Missouri and Evansville are engaging in an increasingly public battle over the offseason transfer of junior guard Dru Smith.
After a promising sophomore season in which Smith averaged 13.7 points and 4.6 assists per game for the Purple Aces, he opted to transfer to the Tigers when Evansville fired head coach Marty Simmons and replaced him with Walter McCarty.
Smith’s transfer to Missouri didn’t come as any sort of surprise. He was also expected to miss the 2018-19 season due to NCAA transfer rules. But when Missouri was granted an NCAA waiver that allowed another offseason transfer, guard Mark Smith from Illinois, to play right away, questions started to arise if Dru Smith (unrelated to Mark) might also be receiving a waiver to play this season.
On Monday, St. Louis Post-Dispatch columnist Ben Frederickson wrote a scratching column that directly accused Evansville of preventing Smith from receiving a waiver to play right away — citing a source close to Smith.

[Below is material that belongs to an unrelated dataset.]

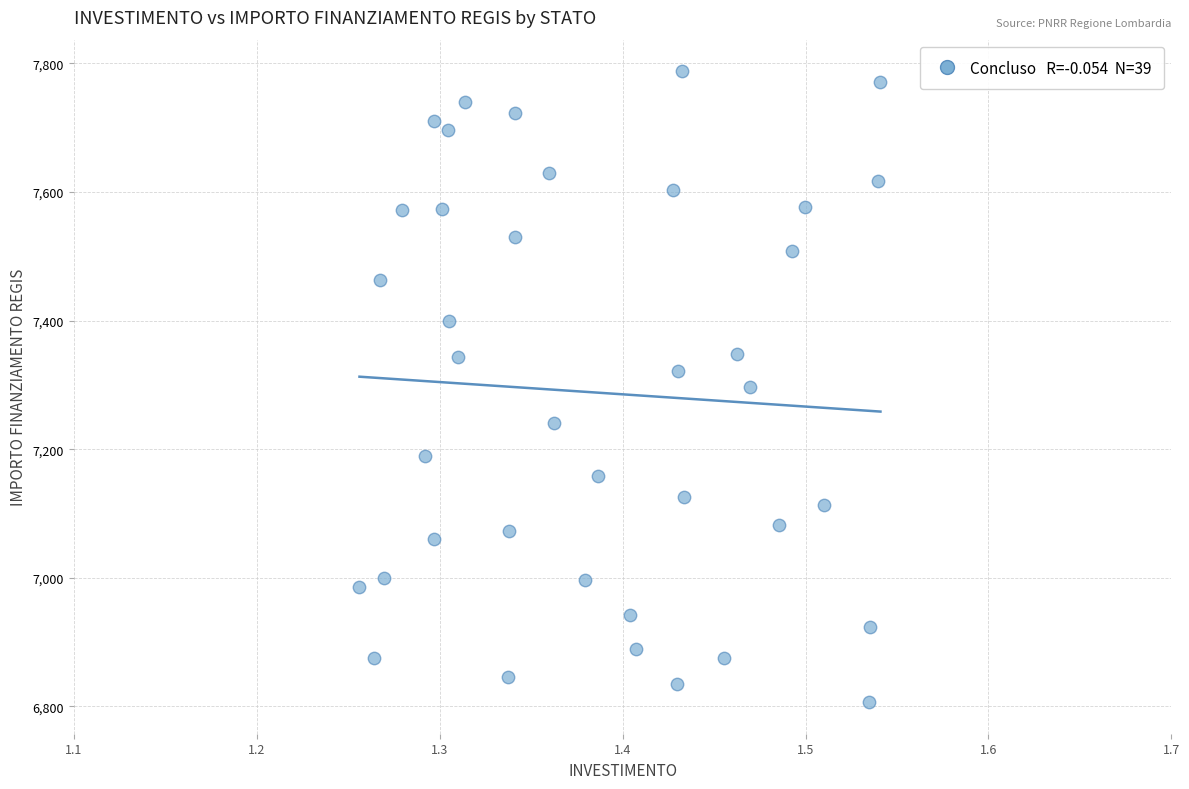

What is the range of X values (max minus min)?

0.3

From Frederickson’s column:
Don’t blame the NCAA for this one.
The answer is Evansville.
The NCAA denied Mizzou’s initial attempt to secure a waiver for Dru Smith. A source close to the player confirmed Monday that Evansville did not cooperate with the waiver request. An Evansville spokesman declined to comment on the program’s stance. It was unclear Monday if Mizzou can challenge the NCCA ruling.
There is a lot of he-said, he-said going on between Mizzou and Evansville. That’s common in these situations. But the big picture seems clear. Evansville changed coaches because it wanted a fresh start, but it does not think Dru Smith deserves the same. The Purple Aces have planted a petty flag.
On Wednesday, Evansville responded to those accusations with a long public statement from athletics director Mark Spencer. Spencer and the Purple Aces are claiming that they’ve cooperated with Missouri’s waiver request, but they also refuse to support inaccurate statements about Smith’s transfer.
Evansville is claiming that Missouri wanted the Purple Aces to admit in the waiver claim that they had “run off” Smith so that he didn’t have a place on the team thanks to the coaching change. Spencer denied the “run off” claims, stating that Smith, and all Evansville players, were properly notified about everything involving the coaching change while being given the opportunity to sign financial aid agreements for the future.
In the statement, Evansville also said that Smith emailed Spencer informing him of his decision to transfer on March 29th — six days after McCarty was hired. In the transfer email, Smith told Spencer his reason for leaving was, “mainly because the opportunities that I have are too hard to pass up.” Evansville also said that Smith was publicly supportive of the McCarty hiring when it happened.
Based on Evansville’s thorough response to Frederickson’s claims, it appears that they’ve been willing to help Missouri’s waiver process — but only if that process was truthful in their eyes. While Missouri is likely frustrated that they can’t get Smith eligible right away when they could use another point guard option, you also can’t fault Evansville for wanting to protect the integrity of their program.
It’ll be interesting to see if Missouri, or any Missouri-based columnists, respond to Evansville’s side of things.
For now, Smith is still scheduled to sit out the 2018-19 season based on NCAA transfer rules.